═════ The records
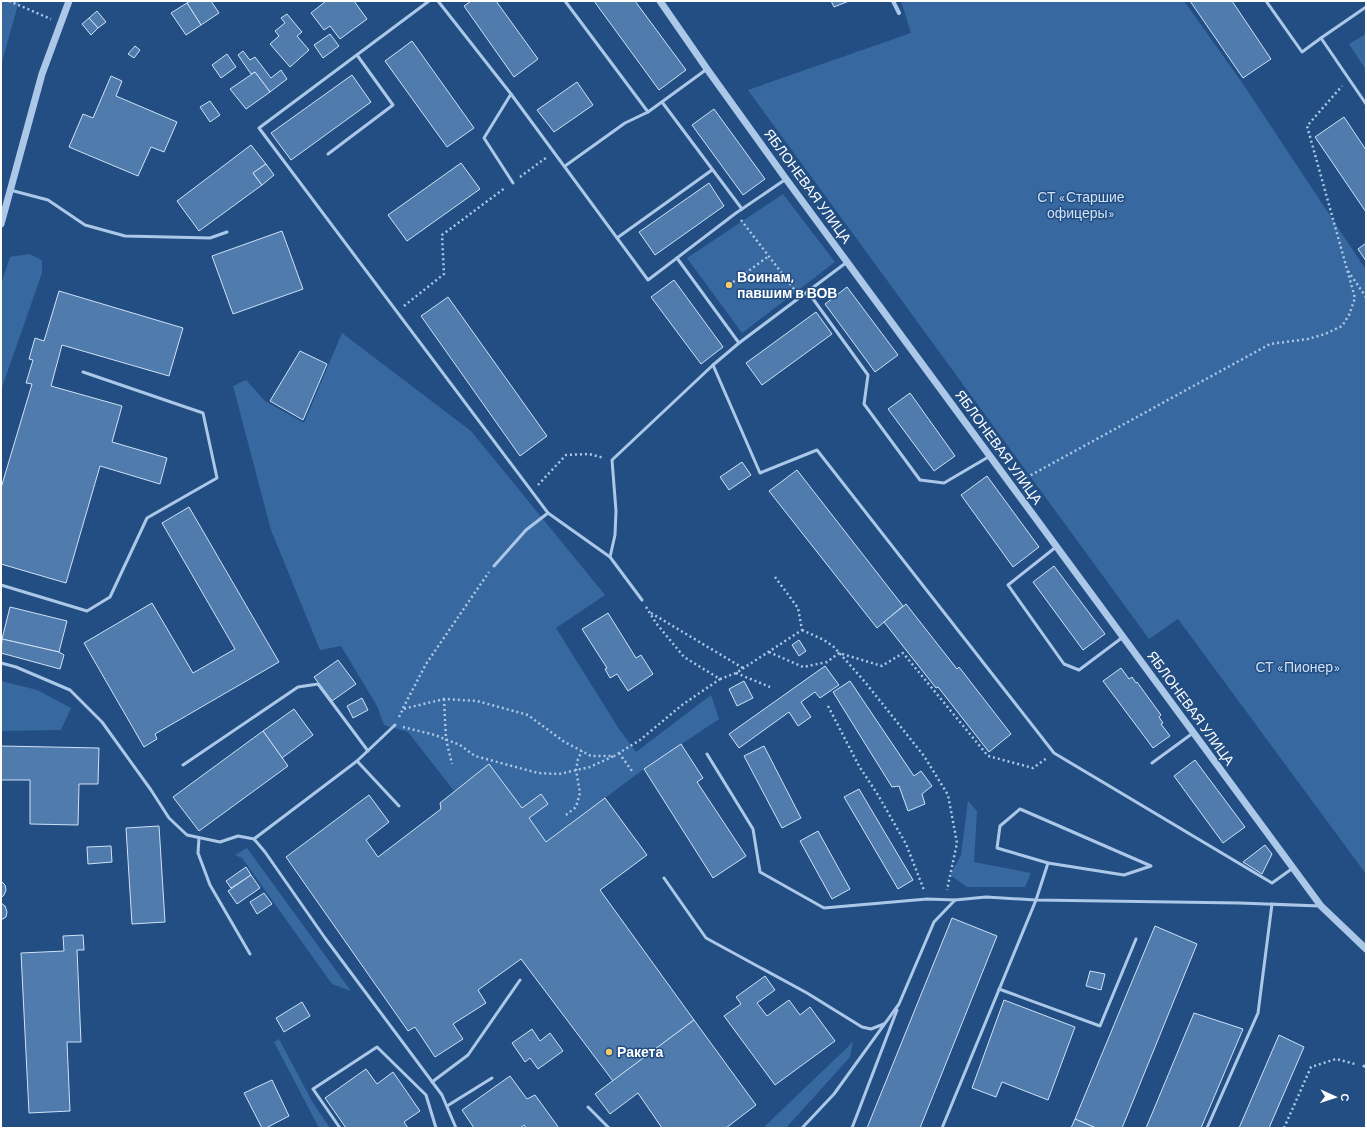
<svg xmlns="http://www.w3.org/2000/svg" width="1367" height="1129" font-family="Barlow,sans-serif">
	<rect width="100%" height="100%" fill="#234e83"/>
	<g fill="#3868a0">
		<polygon points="1,1 19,1 1,65"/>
		<polygon points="901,1 1184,1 1243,84 1366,270 1366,874 1178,619 1149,639 748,90 911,33"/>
		<polygon points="1366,34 1366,70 1349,44"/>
		<polygon points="783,194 835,262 742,333 687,258"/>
		<polygon points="29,254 42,260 42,273 1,390 1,284 10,257"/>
		<polygon points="342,333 471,431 605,595 556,628 619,729 636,752 711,695 719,719 644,769 546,842 489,765 454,791 408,732 384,725 377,706 341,646 320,650 271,530 233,386 246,380 265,401 304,423"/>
		<polygon points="1,681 37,690 71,708 61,730 1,731"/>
		<polygon points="968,801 977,811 974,862 1031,873 1025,887 967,887 950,875 961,855"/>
		<polygon points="247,848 351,991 332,984 242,858 235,855"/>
		<polygon points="279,1039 313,1103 330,1128 319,1128 274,1042"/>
		<polygon points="853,1042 850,1057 786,1128 763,1128"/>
	</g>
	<g fill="#507bad" stroke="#cfe2f6">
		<polygon points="190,1 211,1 219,13 201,25 187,3"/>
		<polygon points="326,1 354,1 367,19 340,39 330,26 324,30 311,13"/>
		<polygon points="471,1 496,1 538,59 514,77 464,6"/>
		<polygon points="594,1 635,1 686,70 659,90"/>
		<polygon points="831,1 849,1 834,7"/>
		<polygon points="1190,1 1232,1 1271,59 1243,78"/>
		<polygon points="187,3 201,25 186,35 171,13"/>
		<polygon points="97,11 106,22 98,28 89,18"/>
		<polygon points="287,14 302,32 297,36 309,50 290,67 270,44 279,36 275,31 285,23 281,18"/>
		<polygon points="89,18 98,28 91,35 82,24"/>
		<polygon points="330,34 339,46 323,58 314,45"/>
		<polygon points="412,41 474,128 447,147 385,61"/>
		<polygon points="135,46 140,50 134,58 128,54"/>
		<polygon points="243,51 250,60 255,57 271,78 281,70 287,79 270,92 255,72 251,74 238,55"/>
		<polygon points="227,54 236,67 221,78 212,65"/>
		<polygon points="255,72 270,92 246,109 230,89"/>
		<polygon points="352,75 371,102 291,160 271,133"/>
		<polygon points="111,76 122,81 116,96 177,122 164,152 151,147 138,176 69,147 83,114 93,118"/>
		<polygon points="577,82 593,105 554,132 537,110"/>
		<polygon points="210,101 220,115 210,122 200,107"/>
		<polygon points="714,109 765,179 743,195 692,125"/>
		<polygon points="1344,117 1366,150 1366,212 1315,137"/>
		<polygon points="251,145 266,164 253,173 262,185 199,231 177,201"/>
		<polygon points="461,163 480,189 407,241 388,215"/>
		<polygon points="266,164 274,175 262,185 253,173"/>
		<polygon points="709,183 724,206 655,255 639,232"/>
		<polygon points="282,231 303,289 233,314 212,256"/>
		<polygon points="1366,243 1366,261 1358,249"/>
		<polygon points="674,280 723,347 701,364 651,297"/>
		<polygon points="847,287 898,355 875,372 825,304"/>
		<polygon points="59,291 183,328 169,376 62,345 51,386 122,406 112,442 167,458 160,484 100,466 66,583 1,564 1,488 32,384 26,383 33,360 29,359 35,338 44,341"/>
		<polygon points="448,297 547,436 520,456 421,316"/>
		<polygon points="816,312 832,334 762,385 746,363"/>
		<polygon points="300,351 327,364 303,420 270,401"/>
		<polygon points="910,393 955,456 934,471 888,409"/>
		<polygon points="742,462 751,475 729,490 720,477"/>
		<polygon points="797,470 903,606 877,628 769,491"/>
		<polygon points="987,476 1039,547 1013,567 961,495"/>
		<polygon points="189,507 279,662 155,734 157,739 144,747 84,643 152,603 193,673 235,649 162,523"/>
		<polygon points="1054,566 1105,634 1083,650 1033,582"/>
		<polygon points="906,604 957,669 959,667 1011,734 989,752 938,687 936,688 884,622"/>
		<polygon points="10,607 67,621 59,652 2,639"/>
		<polygon points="608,613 636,658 641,655 653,674 628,691 617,674 610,678 605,669 607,668 582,629"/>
		<polygon points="2,639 59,652 64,655 60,669 1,653"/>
		<polygon points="799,640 806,651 799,656 792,645"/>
		<polygon points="338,660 356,684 332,701 314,677"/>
		<polygon points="825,666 839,685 820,698 815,692 801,702 811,717 798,726 789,712 739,748 729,734"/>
		<polygon points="1121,668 1129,679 1132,677 1136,683 1137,682 1161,715 1159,717 1163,723 1161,724 1170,736 1153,748 1103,681"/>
		<polygon points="744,681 753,698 737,706 729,689"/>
		<polygon points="850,681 914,776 921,771 932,786 922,794 925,804 908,811 899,786 892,787 833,692"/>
		<polygon points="362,698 368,710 353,718 347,706"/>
		<polygon points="294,709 313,735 282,758 263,731"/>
		<polygon points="263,731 288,766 199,831 173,797"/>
		<polygon points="681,744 703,778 697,782 746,856 713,878 644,769"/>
		<polygon points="1,746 99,748 98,784 79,784 78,825 30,824 30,780 1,780"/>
		<polygon points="764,746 801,818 782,828 744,756"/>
		<polygon points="1195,760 1245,827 1223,843 1174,776"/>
		<polygon points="489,764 522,808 541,794 548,804 529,818 546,842 605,798 647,855 600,890 694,1020 613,1081 521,959 478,990 486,1003 453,1024 463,1039 435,1057 415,1027 408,1031 286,857 369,795 389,822 366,840 378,857 441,809 440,803"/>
		<polygon points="859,789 913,880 898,889 844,797"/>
		<polygon points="159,826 165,922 132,924 126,828"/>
		<polygon points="818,831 850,889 832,899 800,841"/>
		<polygon points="1265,845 1272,854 1262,874 1243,862"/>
		<polygon points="111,846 112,862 88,864 87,847"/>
		<polygon points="246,867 251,875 231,888 226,881"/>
		<polygon points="251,875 260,888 237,904 228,891"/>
		<polygon points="1,881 5,885 6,890 4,895 1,898"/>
		<polygon points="264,893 272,904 257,914 250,902"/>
		<polygon points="1,903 5,906 7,912 6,917 1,920"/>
		<polygon points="952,918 997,936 920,1128 867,1128"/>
		<polygon points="1155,926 1197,944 1122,1128 1096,1128 1075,1119"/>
		<polygon points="83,935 84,950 77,950 81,1042 67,1042 70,1111 29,1113 21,953 64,951 63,936"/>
		<polygon points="1090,971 1105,974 1101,990 1086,986"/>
		<polygon points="765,976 775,990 757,1003 767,1016 789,1000 800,1015 810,1007 835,1041 775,1085 724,1016 741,1004 736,997"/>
		<polygon points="1004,1000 1075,1027 1048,1100 1002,1082 996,1097 972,1088"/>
		<polygon points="302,1002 310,1016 284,1032 276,1018"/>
		<polygon points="1194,1013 1243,1029 1201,1128 1146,1128"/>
		<polygon points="694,1020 756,1105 726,1128 662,1128 638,1093 610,1114 595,1094"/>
		<polygon points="532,1029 540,1041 550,1033 563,1051 538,1069 530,1058 525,1062 512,1043"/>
		<polygon points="1279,1035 1304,1047 1269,1128 1239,1128"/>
		<polygon points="366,1069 377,1084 393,1072 420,1111 404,1122 408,1128 346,1128 325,1098"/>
		<polygon points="510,1076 527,1099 535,1095 559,1128 526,1128 524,1125 520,1128 474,1128 462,1110"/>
		<polygon points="272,1080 289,1116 266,1128 262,1128 244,1093"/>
		<polygon points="1075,1119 1096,1128 1071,1128"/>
	</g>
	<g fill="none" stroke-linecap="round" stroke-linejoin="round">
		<g stroke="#acc8e8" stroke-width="2.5" stroke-dasharray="2 3" stroke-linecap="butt">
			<polyline points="9,1 51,19"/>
			<polyline points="520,177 547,157"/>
			<polyline points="741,220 794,289"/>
			<polyline points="1348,271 1366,297"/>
			<polyline points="729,285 769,256"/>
			<polyline points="404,306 444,274 442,235 505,188"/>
			<polyline points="1022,480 1270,344 1308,339 1325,334 1342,326 1349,315 1355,298 1307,126 1342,86"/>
			<polyline points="538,485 566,455 589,454 604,458"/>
			<polyline points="646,607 656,623 684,657 720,679 736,673 802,630 798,608 775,577"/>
			<polyline points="651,613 743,668"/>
			<polyline points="802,630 824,640 834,647 865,682 924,756 948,795 957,843 947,890"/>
			<polyline points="769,652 803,667 827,662 839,653 882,666 903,653 988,756 1033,768 1047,758"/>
			<polyline points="736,673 770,687"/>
			<polyline points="444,699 446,739 452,764"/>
			<polyline points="828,706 859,766 878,795 906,844 924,890"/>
			<polyline points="403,708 426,664 489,572"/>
			<polyline points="399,717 403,709 444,699 477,701 528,715 563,741 591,756 614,756 640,740 682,705 720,679"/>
			<polyline points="403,727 435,735 460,745 475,756 538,773 559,774 590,767 614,756"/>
			<polyline points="619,753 632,771"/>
			<polyline points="566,815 576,807 580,793 576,770 578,759 582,751"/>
			<polyline points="1284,1128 1311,1067 1336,1059 1355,1064"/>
		</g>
		<g stroke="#acc8e8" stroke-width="3">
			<polyline points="429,1 259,128 548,513 610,557"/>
			<polyline points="438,1 511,94 648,280 736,213 786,179"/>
			<polyline points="565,1 648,112 707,69"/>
			<polyline points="1266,1 1302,52 1321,38 1366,104"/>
			<polyline points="1321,38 1366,7"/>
			<polyline points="511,94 484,138 513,183"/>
			<polyline points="662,102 742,209"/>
			<polyline points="328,154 393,105 357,55"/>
			<polyline points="565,166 625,123 648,112"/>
			<polyline points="10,190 48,200 85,225 125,236 210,238 227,232"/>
			<polyline points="617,238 712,170"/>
			<polyline points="677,258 739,343"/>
			<polyline points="808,292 868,375 864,404 920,480 944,483 990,456"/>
			<polyline points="713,365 760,473 817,450 1054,753 1272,883 1293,868"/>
			<polyline points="1056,547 1008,585 1064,664 1079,670 1123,637"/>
			<polyline points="494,566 526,530 548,513"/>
			<polyline points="1,585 87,611 110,597 147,518 217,478 203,413 83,372"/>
			<polyline points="642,600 610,557 615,535 616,511 612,460 713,365 739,343 847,262"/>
			<polyline points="1,663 16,667 70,690 102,722 151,790 169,818 187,835 220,842 238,836 254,839 265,852 325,938 442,1095 456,1128"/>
			<polyline points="707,754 753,829 760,872 824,908 927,899 955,900"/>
			<polyline points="357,761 395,725"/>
			<polyline points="1152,763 1193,733"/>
			<polyline points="183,765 298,687 318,684 368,751"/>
			<polygon points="1020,809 1151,866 1124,875 1048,863 997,848 1000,826"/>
			<polyline points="199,838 198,853 210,885 250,954"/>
			<polyline points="254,839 357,761 399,806"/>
			<polyline points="664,878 706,938 807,993 862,1027 871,1029 884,1024"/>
			<polyline points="999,989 1100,1026 1136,939"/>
			<polyline points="1364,1066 1366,1067"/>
			<polyline points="432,1082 468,1055 520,980"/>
			<polyline points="447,1106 492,1078"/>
			<polyline points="588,1107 609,1128"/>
			<polyline points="340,1128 313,1089 377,1047 426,1095 436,1128"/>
			<polyline points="802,1128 834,1094 899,1004 934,922 955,900 986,897 1036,900 1240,903 1320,906"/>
			<polyline points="852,1128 897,1010"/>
			<polyline points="942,1128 1036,900 1048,863"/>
			<polyline points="1207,1128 1258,1013 1272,904"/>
		</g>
		<polyline stroke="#acc8e8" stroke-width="4" points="893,1 899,13"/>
		<g stroke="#acc8e8" stroke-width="7">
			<polyline points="660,1 707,69 786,179 1321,906 1366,949"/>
			<polyline points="1,224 42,74 69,1"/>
		</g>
	</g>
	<g fill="#f3cb6f" stroke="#234e83" stroke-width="1.5">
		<circle cx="729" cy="285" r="4"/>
		<circle cx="609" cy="1052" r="4"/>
	</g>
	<g text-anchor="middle" stroke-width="3" stroke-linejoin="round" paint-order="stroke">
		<g font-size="14" fill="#fff" stroke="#234e83">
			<text transform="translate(808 186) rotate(54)" y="5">ЯБЛОНЕВАЯ УЛИЦА</text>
			<text transform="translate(999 447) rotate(54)" y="5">ЯБЛОНЕВАЯ УЛИЦА</text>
			<text transform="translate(1191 708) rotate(54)" y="5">ЯБЛОНЕВАЯ УЛИЦА</text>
		</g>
		<g font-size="14" fill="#cfe2f6" stroke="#234e83">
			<text x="1081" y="202">СТ «Старшие<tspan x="1081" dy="16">офицеры»</tspan></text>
			<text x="1298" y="672">СТ «Пионер»</text>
		</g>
		<g font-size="14" font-weight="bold" fill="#fff" stroke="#234e83" text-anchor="start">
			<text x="737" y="282">Воинам,<tspan x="737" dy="16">павшим в ВОВ</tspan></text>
			<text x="617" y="1057">Ракета</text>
		</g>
	</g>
	<rect width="1367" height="1129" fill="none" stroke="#ffffff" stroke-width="4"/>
	<g transform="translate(1335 1097) rotate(93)" stroke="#234e83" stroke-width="3" paint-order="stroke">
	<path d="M0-3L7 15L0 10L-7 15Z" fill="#ffffff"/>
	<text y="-6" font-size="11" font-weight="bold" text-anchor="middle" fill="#ffffff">С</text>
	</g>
</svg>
══════════
Work instruction:
Each line of the records that contains the string "linecap" must be copied.

Solution to this exercise:
	<g fill="none" stroke-linecap="round" stroke-linejoin="round">
		<g stroke="#acc8e8" stroke-width="2.5" stroke-dasharray="2 3" stroke-linecap="butt">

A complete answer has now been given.